Watts Working
Energized by the Sunday Times
Dan Mees | June 28, 2011 at 10:51 am
It was refreshing to see energy grabbing a lion’s share of headlines in Sunday’s New York Times, with 2 front page stories and the section lead in the new “Sunday Review” section all dedicated to colorful aspects of the complex U.S. energy tapestry. In “Behind Veneer, Doubt on Future of Natural Gas,” a story which has drawn national attention and a vigorous response from natural gas leaders, Ian Urbina explores doubts expressed by insiders about the profitability and sustainability of extracting natural gas from America’s largest shale fields.

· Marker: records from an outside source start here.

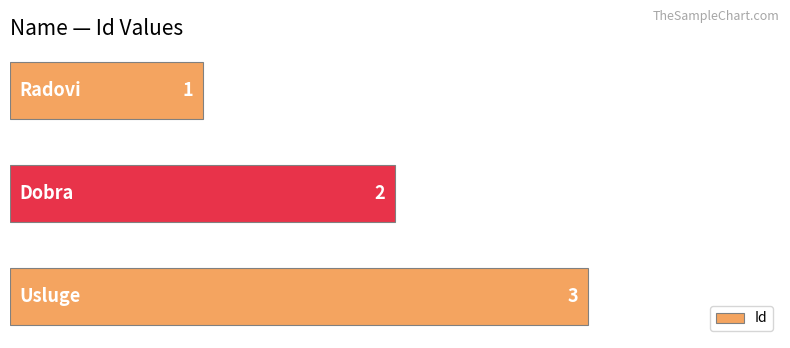

What is the greatest value displayed?

3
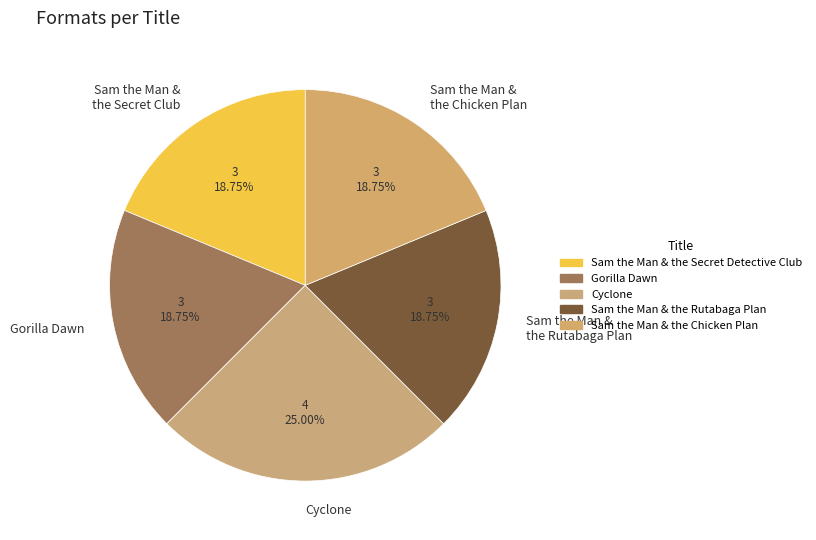

Between Cyclone and Sam the Man & the Rutabaga Plan, which is larger?

Cyclone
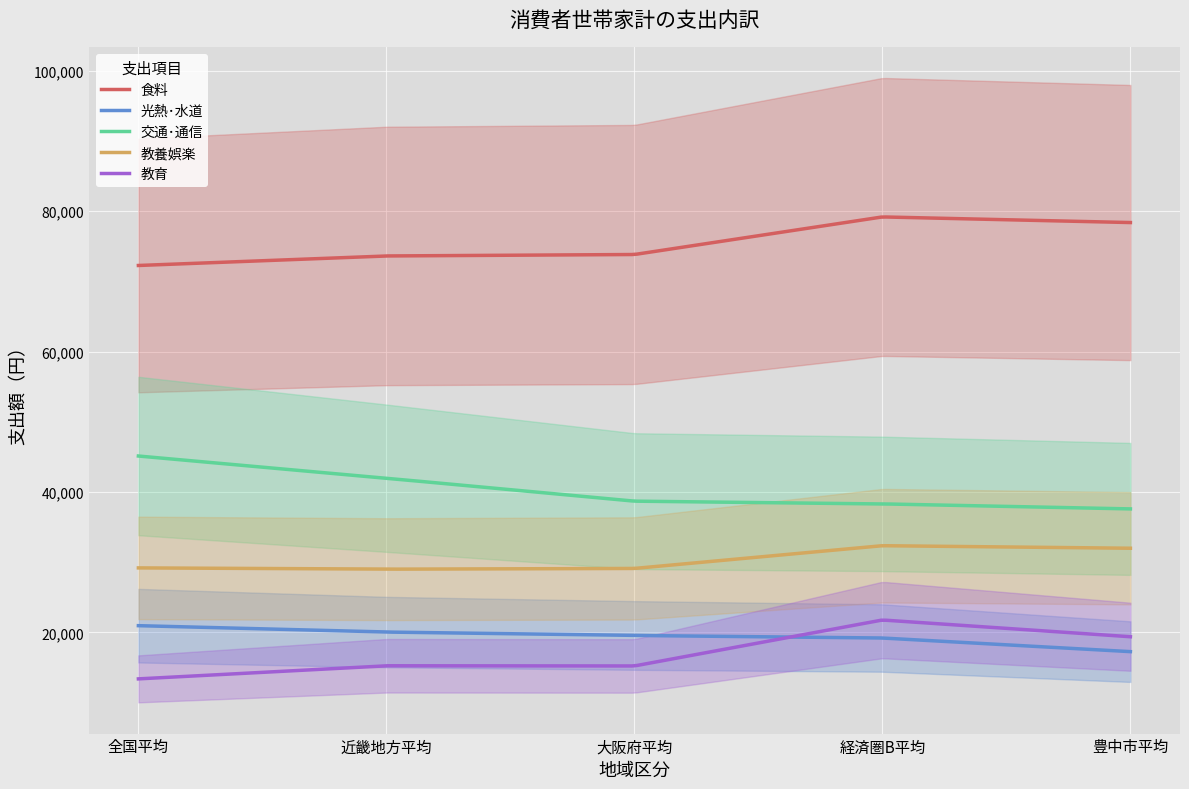

How many values in the 交通･通信 series are below 38706?

2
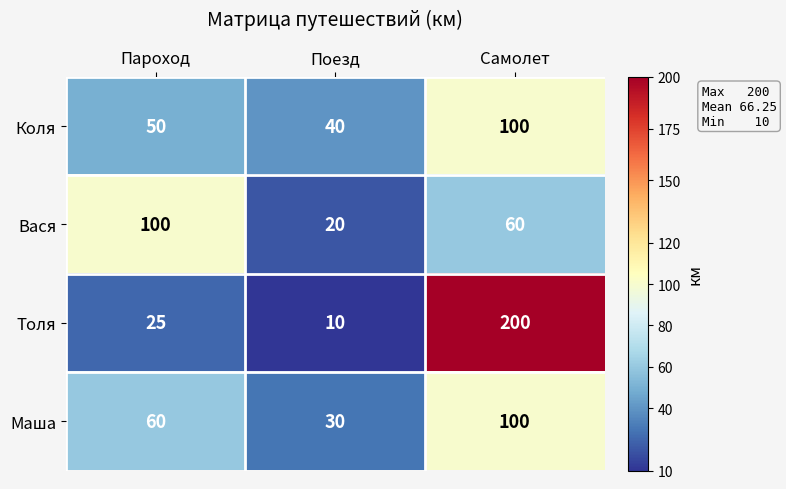

The value of Маша at Поезд is 30. True or false?

True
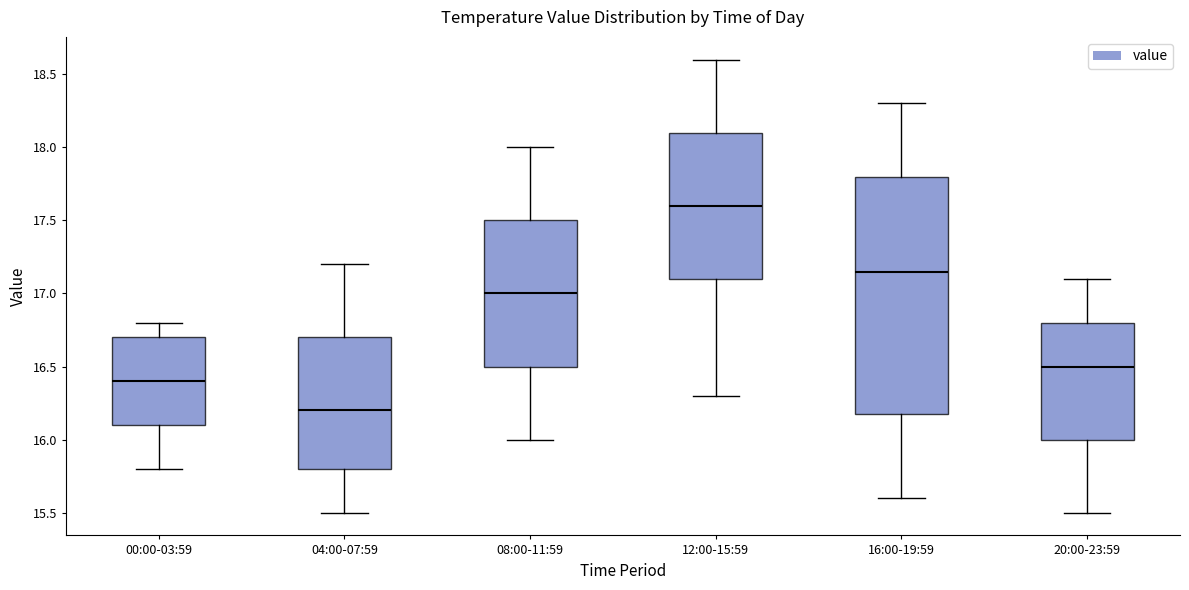

Where is the lower edge of the box for 12:00-15:59 on the y-axis? The values are not printed on the chart, so give them approximately, as read against the axis.

17.10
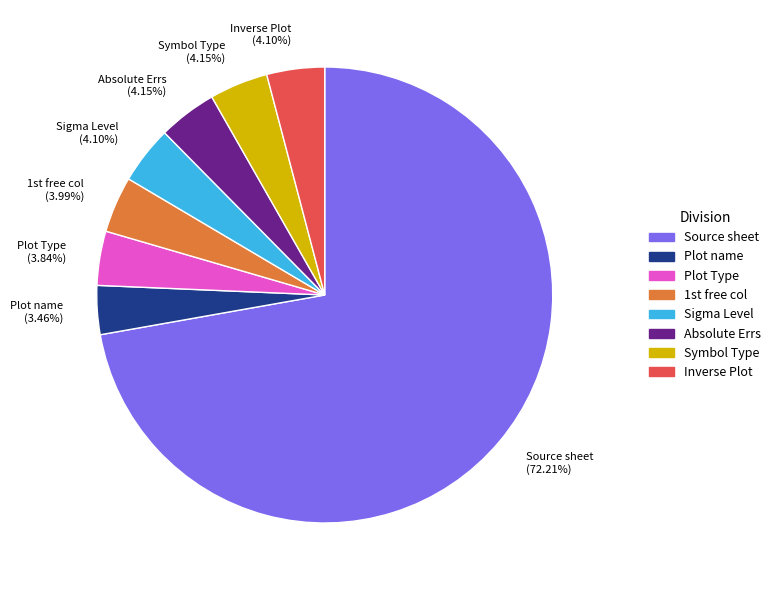

Which slice is the largest?

Source sheet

In what reads like a love letter to the electric car industry, Joe Nacera writes of his experience driving a Chevy Volt and the joy of shunning the gas pump while topping 60 m.p.g. and, sometimes, approaching 100 m.p.g. What gets less consideration here is how charging the car every night affects total cost of ownership and energy/environmental impact. Electricity in this piece seems to come magically from the outlet to replenish the car without cost or repercussion, an idea better addressed in one of the Times’ other front page stories, “Atop T.V. Sets, a Power Drain that Runs Nonstop.” Here Elisabeth Rosenthal explores the growing presence, verging on omnipresence in the U.S. at more than 160 million units, of set-top boxes in America’s living rooms, examining them not as technological marvels but rather as electricity vampires. The story centers on a new study by the Natural Resources Defense Council, which concluded that “the boxes consumed $3 billion in electricity per year in the United States — and that 66 percent of that power is wasted when no one is watching and shows are not being recorded. That is more power than the state of Maryland uses over 12 months.”
We take it as a good sign that more and more attention is being given to a variety of energy issues in all their inherent messiness, helping identify areas of opportunity and improvement and advancing the prospect that energy can be managed more strategically.